Your goal
Copy out every line of text from the rows below without changing anything, and leave the pictures out of your answer.

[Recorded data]
Content starts

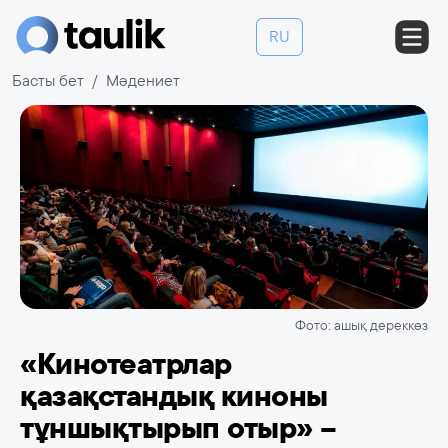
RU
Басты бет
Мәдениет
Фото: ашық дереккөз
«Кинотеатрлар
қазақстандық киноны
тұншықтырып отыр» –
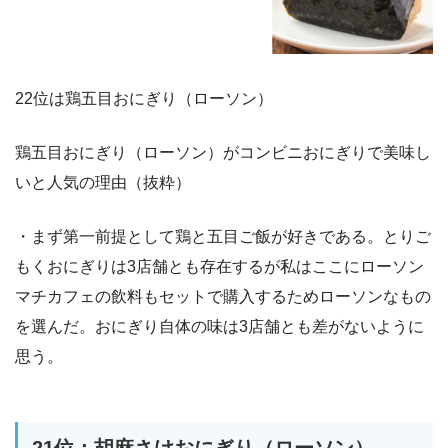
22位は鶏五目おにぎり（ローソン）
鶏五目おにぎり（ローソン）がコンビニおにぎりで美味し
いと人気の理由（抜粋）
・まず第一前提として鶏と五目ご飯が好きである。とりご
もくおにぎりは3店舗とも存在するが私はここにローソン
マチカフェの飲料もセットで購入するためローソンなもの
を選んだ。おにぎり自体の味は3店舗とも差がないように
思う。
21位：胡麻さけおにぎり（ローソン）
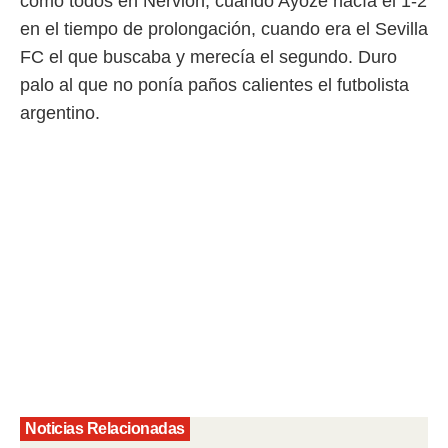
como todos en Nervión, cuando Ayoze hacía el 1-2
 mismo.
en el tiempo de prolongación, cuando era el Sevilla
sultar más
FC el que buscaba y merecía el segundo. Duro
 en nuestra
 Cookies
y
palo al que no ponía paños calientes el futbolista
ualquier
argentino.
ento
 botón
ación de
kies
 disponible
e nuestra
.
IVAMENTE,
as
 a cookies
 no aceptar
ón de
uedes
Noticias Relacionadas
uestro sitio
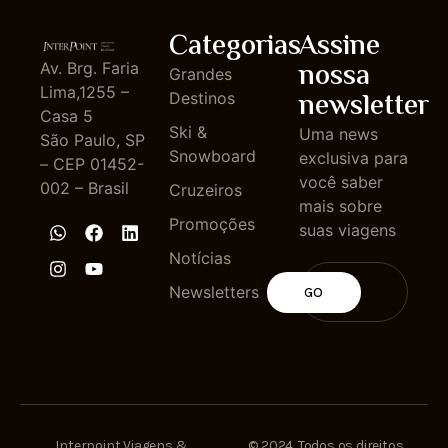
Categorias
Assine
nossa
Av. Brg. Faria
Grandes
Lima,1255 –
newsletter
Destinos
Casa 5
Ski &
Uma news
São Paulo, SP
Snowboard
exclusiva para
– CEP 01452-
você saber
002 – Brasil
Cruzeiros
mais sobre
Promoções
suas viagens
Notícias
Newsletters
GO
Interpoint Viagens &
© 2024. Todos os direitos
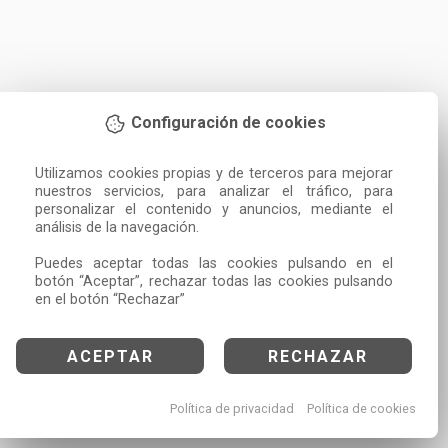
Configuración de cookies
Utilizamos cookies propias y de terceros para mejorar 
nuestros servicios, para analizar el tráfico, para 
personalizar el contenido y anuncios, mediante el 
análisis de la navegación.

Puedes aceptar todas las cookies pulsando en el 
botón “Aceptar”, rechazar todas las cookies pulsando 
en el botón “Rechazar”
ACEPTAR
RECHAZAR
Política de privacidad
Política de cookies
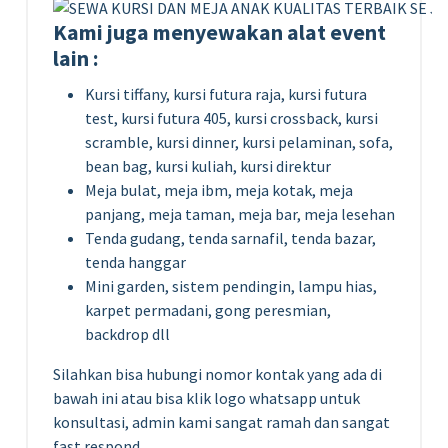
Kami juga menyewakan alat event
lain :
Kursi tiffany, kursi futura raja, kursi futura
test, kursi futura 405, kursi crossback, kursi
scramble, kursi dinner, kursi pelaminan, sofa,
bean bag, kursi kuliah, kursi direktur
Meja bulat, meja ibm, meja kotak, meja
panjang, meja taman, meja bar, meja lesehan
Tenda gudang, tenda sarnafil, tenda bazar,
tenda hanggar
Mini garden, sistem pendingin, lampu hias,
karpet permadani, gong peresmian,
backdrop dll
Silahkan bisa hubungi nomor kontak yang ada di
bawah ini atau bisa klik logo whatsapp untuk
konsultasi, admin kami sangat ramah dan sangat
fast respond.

Content ends

Solution for this problem
RU
Басты бет
Мәдениет
Фото: ашық дереккөз
«Кинотеатрлар
қазақстандық киноны
тұншықтырып отыр» –
22位は鶏五目おにぎり（ローソン）
鶏五目おにぎり（ローソン）がコンビニおにぎりで美味し
いと人気の理由（抜粋）
・まず第一前提として鶏と五目ご飯が好きである。とりご
もくおにぎりは3店舗とも存在するが私はここにローソン
マチカフェの飲料もセットで購入するためローソンなもの
を選んだ。おにぎり自体の味は3店舗とも差がないように
思う。
21位：胡麻さけおにぎり（ローソン）
como todos en Nervión, cuando Ayoze hacía el 1-2
 mismo.
en el tiempo de prolongación, cuando era el Sevilla
sultar más
FC el que buscaba y merecía el segundo. Duro
 en nuestra
 Cookies
y
palo al que no ponía paños calientes el futbolista
ualquier
argentino.
ento
 botón
ación de
kies
 disponible
e nuestra
.
IVAMENTE,
as
 a cookies
 no aceptar
ón de
uedes
Noticias Relacionadas
uestro sitio
Categorias
Assine
nossa
Av. Brg. Faria
Grandes
Lima,1255 –
newsletter
Destinos
Casa 5
Ski &
Uma news
São Paulo, SP
Snowboard
exclusiva para
– CEP 01452-
você saber
002 – Brasil
Cruzeiros
mais sobre
Promoções
suas viagens
Notícias
Newsletters
GO
Interpoint Viagens &
© 2024. Todos os direitos
Configuración de cookies
Utilizamos cookies propias y de terceros para mejorar 
nuestros servicios, para analizar el tráfico, para 
personalizar el contenido y anuncios, mediante el 
análisis de la navegación.

Puedes aceptar todas las cookies pulsando en el 
botón “Aceptar”, rechazar todas las cookies pulsando 
en el botón “Rechazar”
ACEPTAR
RECHAZAR
Política de privacidad
Política de cookies
Kami juga menyewakan alat event
lain :
Kursi tiffany, kursi futura raja, kursi futura
test, kursi futura 405, kursi crossback, kursi
scramble, kursi dinner, kursi pelaminan, sofa,
bean bag, kursi kuliah, kursi direktur
Meja bulat, meja ibm, meja kotak, meja
panjang, meja taman, meja bar, meja lesehan
Tenda gudang, tenda sarnafil, tenda bazar,
tenda hanggar
Mini garden, sistem pendingin, lampu hias,
karpet permadani, gong peresmian,
backdrop dll
Silahkan bisa hubungi nomor kontak yang ada di
bawah ini atau bisa klik logo whatsapp untuk
konsultasi, admin kami sangat ramah dan sangat
fast respond.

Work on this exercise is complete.